■ What you need to do ■
Look below. Copy each line that has "never" in it.

:: Task material ::

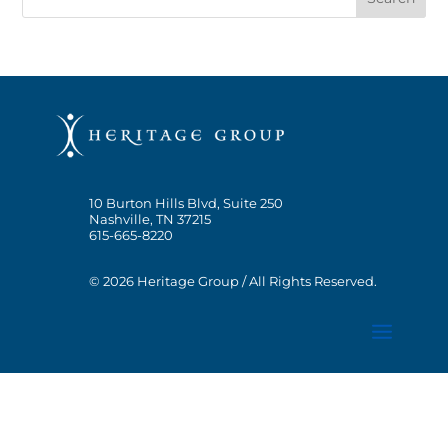
10 Burton Hills Blvd, Suite 250
Nashville, TN 37215
615-665-8220
© 2026 Heritage Group / All Rights Reserved.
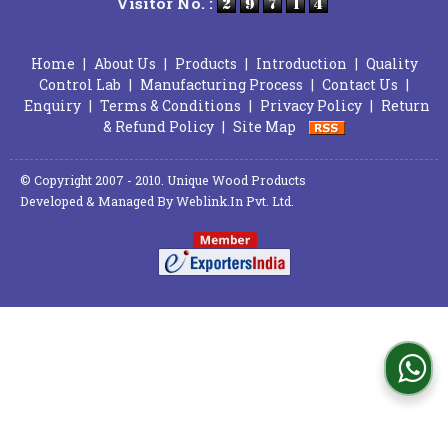
Visitor No. :
Home
|
About Us
|
Products
|
Introduction
|
Quality
Control Lab
|
Manufacturing Process
|
Contact Us
|
Enquiry
|
Terms & Conditions
|
Privacy Policy
|
Return
& Refund Policy
|
Site Map
© Copyright 2007 - 2010. Unique Wood Products
Developed & Managed By
Weblink.In Pvt. Ltd.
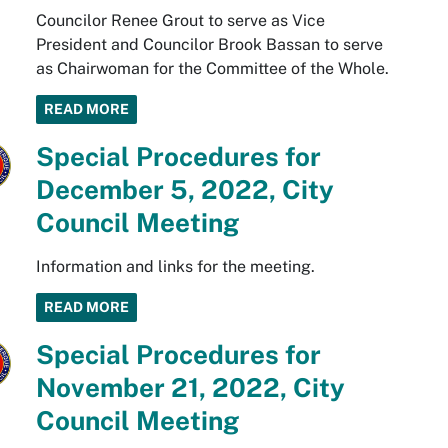
Councilor Renee Grout to serve as Vice
President and Councilor Brook Bassan to serve
as Chairwoman for the Committee of the Whole.
READ MORE
Special Procedures for
December 5, 2022, City
Council Meeting
Information and links for the meeting.
READ MORE
Special Procedures for
November 21, 2022, City
Council Meeting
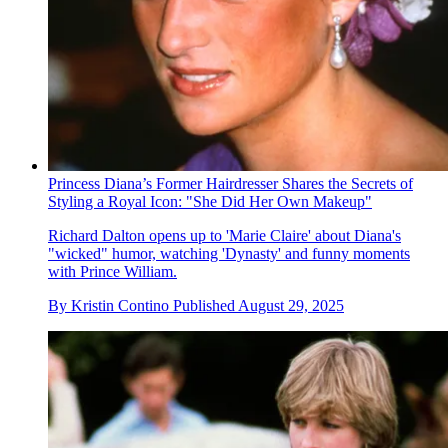
Princess Diana’s Former Hairdresser Shares the Secrets of
Styling a Royal Icon: "She Did Her Own Makeup"
Richard Dalton opens up to 'Marie Claire' about Diana's
"wicked" humor, watching 'Dynasty' and funny moments
with Prince William.
By
Kristin Contino
Published
August 29, 2025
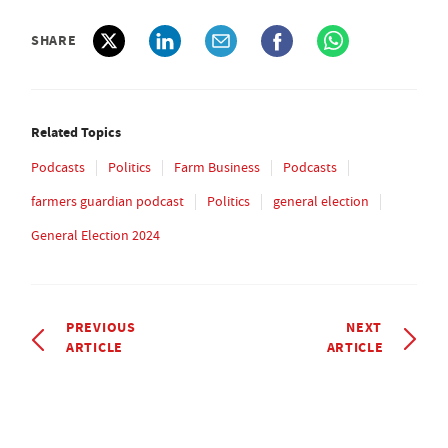
SHARE
Related Topics
Podcasts
Politics
Farm Business
Podcasts
farmers guardian podcast
Politics
general election
General Election 2024
PREVIOUS
NEXT
ARTICLE
ARTICLE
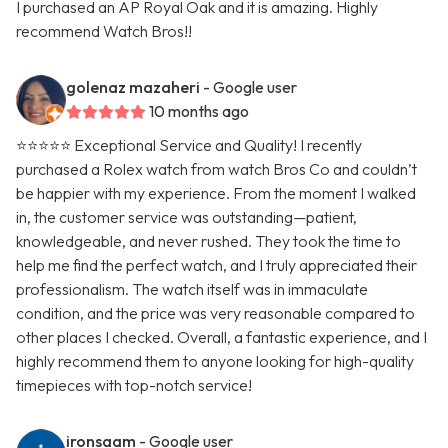
I purchased an AP Royal Oak and it is amazing. Highly
recommend Watch Bros!!
golenaz mazaheri
- Google user
10 months ago
⭐⭐⭐⭐⭐ Exceptional Service and Quality! I recently
purchased a Rolex watch from watch Bros Co and couldn’t
be happier with my experience. From the moment I walked
in, the customer service was outstanding—patient,
knowledgeable, and never rushed. They took the time to
help me find the perfect watch, and I truly appreciated their
professionalism. The watch itself was in immaculate
condition, and the price was very reasonable compared to
other places I checked. Overall, a fantastic experience, and I
highly recommend them to anyone looking for high-quality
timepieces with top-notch service!
ironsaam
- Google user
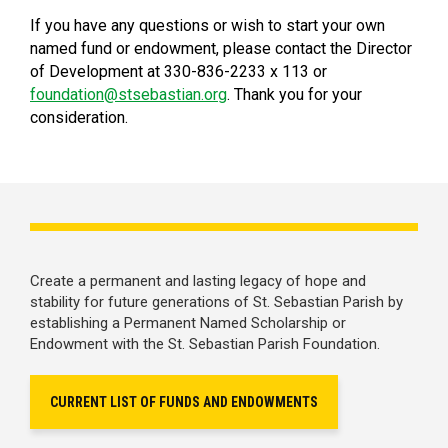
If you have any questions or wish to start your own
named fund or endowment, please contact the Director
of Development at 330-836-2233 x 113 or
foundation@stsebastian.org
. Thank you for your
consideration.
Create a permanent and lasting legacy of hope and
stability for future generations of St. Sebastian Parish by
establishing a Permanent Named Scholarship or
Endowment with the St. Sebastian Parish Foundation.
CURRENT LIST OF FUNDS AND ENDOWMENTS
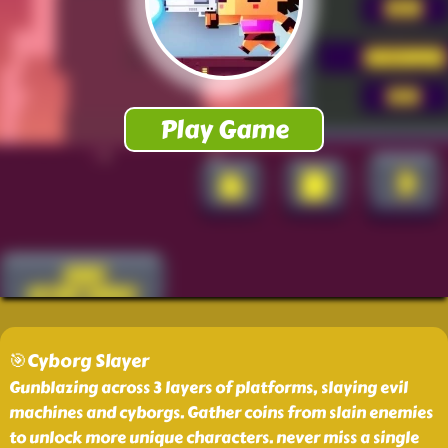
🎯Cyborg Slayer
Gunblazing across 3 layers of platforms, slaying evil
machines and cyborgs. Gather coins from slain enemies
to unlock more unique characters. never miss a single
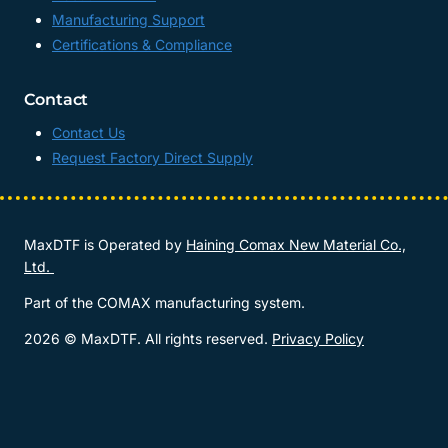
Manufacturing Support
Certifications & Compliance
Contact
Contact Us
Request Factory Direct Supply
MaxDTF is Operated by
Haining Comax New Material Co.,
Ltd.
Part of the COMAX manufacturing system.
2026 © MaxDTF. All rights reserved.
Privacy Policy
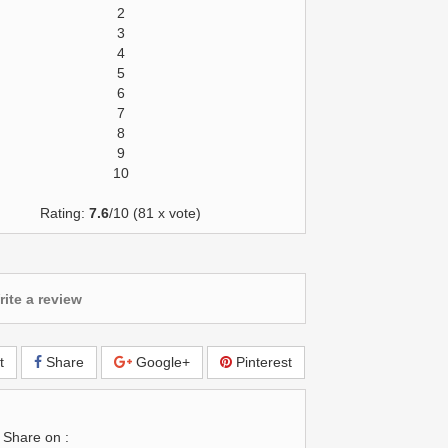
2
3
4
5
6
7
8
9
10
Rating:
7.6
/10 (81 x vote)
ite a review
t
Share
Google+
Pinterest
Share on :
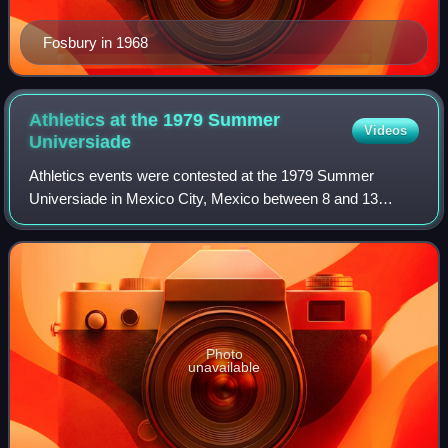
Fosbury in 1968
Athletics at the 1979 Summer
Videos
Universiade
Athletics events were contested at the 1979 Summer
Universiade in Mexico City, Mexico between 8 and 13
September.
Photo
unavailable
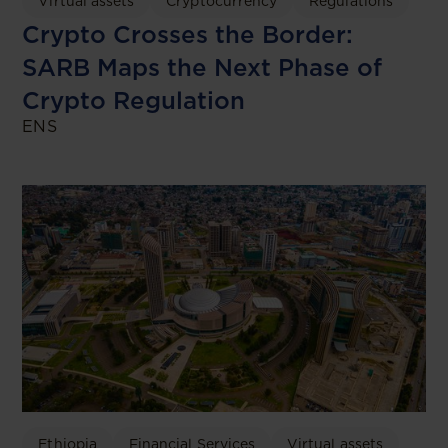
Virtual assets
Cryptocurrency
Regulations
Crypto Crosses the Border:
SARB Maps the Next Phase of
Crypto Regulation
ENS
Ethiopia
Financial Services
Virtual assets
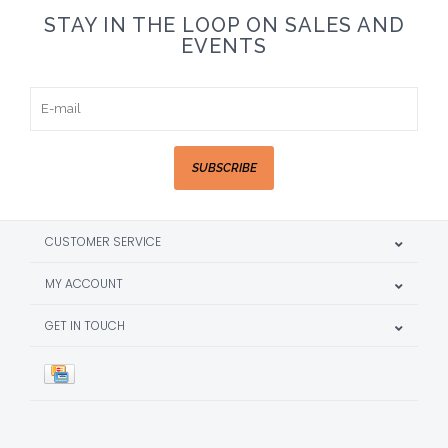
STAY IN THE LOOP ON SALES AND
EVENTS
SUBSCRIBE
CUSTOMER SERVICE
MY ACCOUNT
GET IN TOUCH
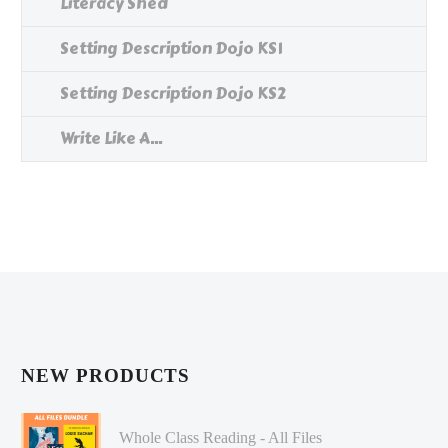
Literacy Shed
Setting Description Dojo KS1
Setting Description Dojo KS2
Write Like A...
NEW PRODUCTS
Whole Class Reading - All Files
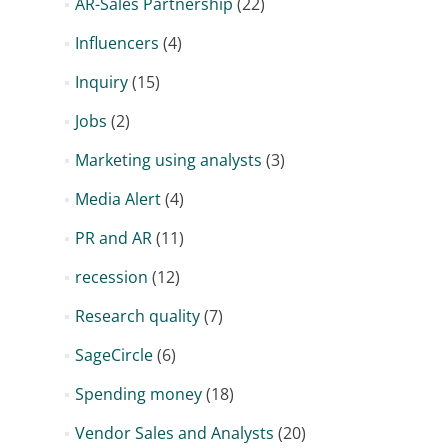
AR-Sales Partnership
(22)
Influencers
(4)
Inquiry
(15)
Jobs
(2)
Marketing using analysts
(3)
Media Alert
(4)
PR and AR
(11)
recession
(12)
Research quality
(7)
SageCircle
(6)
Spending money
(18)
Vendor Sales and Analysts
(20)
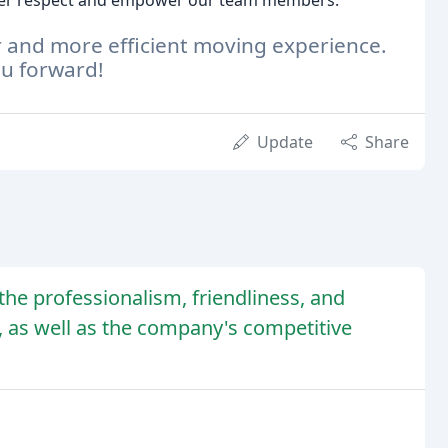
ster respect and empower our team members.
r and more efficient moving experience.
ou forward!
Update
Share
he professionalism, friendliness, and
, as well as the company's competitive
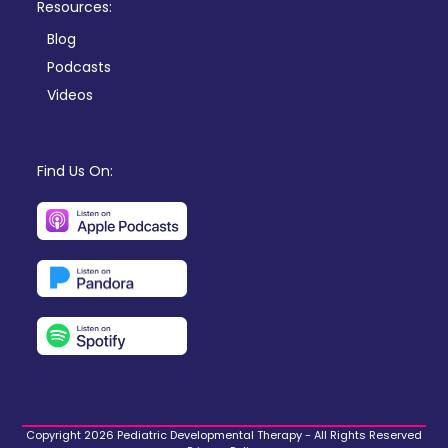
Resources:
Blog
Podcasts
Videos
Find Us On:
Copyright 2026 Pediatric Developmental Therapy - All Rights Reserved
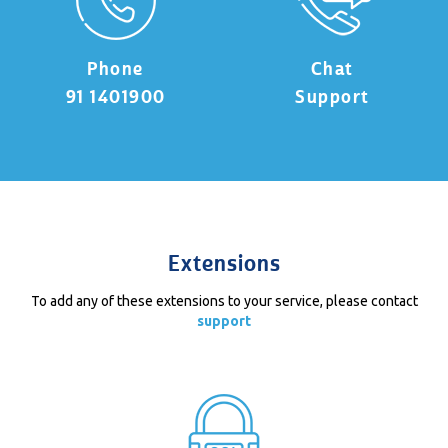
Phone
Chat
91 1401900
Support
Extensions
To add any of these extensions to your service, please contact
support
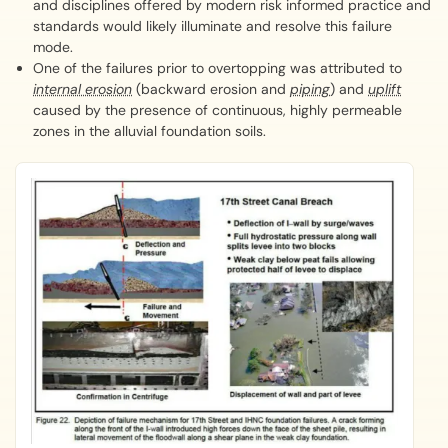
and disciplines offered by modern risk informed practice and
standards would likely illuminate and resolve this failure
mode.
One of the failures prior to overtopping was attributed to
internal erosion
(backward erosion and
piping
) and
uplift
caused by the presence of continuous, highly permeable
zones in the alluvial foundation soils.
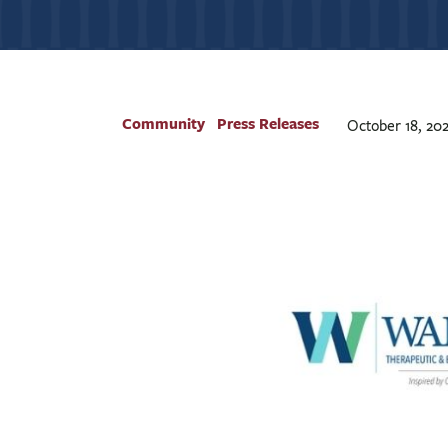
Community
Press Releases
October 18, 202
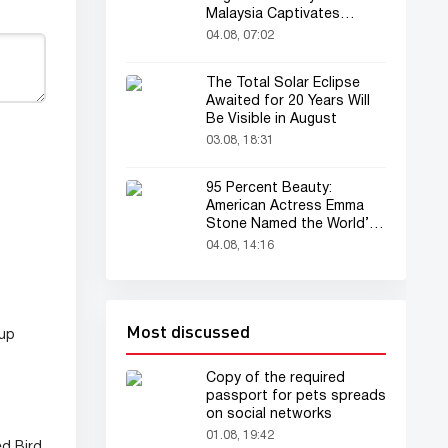
Malaysia Captivates
Audience
04.08, 07:02
The Total Solar Eclipse
Awaited for 20 Years Will
Be Visible in August
03.08, 18:31
95 Percent Beauty:
American Actress Emma
Stone Named the World’s
Most Beautiful Woman
04.08, 14:16
Most discussed
eup
Copy of the required
passport for pets spreads
on social networks
01.08, 19:42
ed Bird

:::

■ Finished task ■
knowledgeable, and never rushed. They took the time to
to unlock more unique characters. never miss a single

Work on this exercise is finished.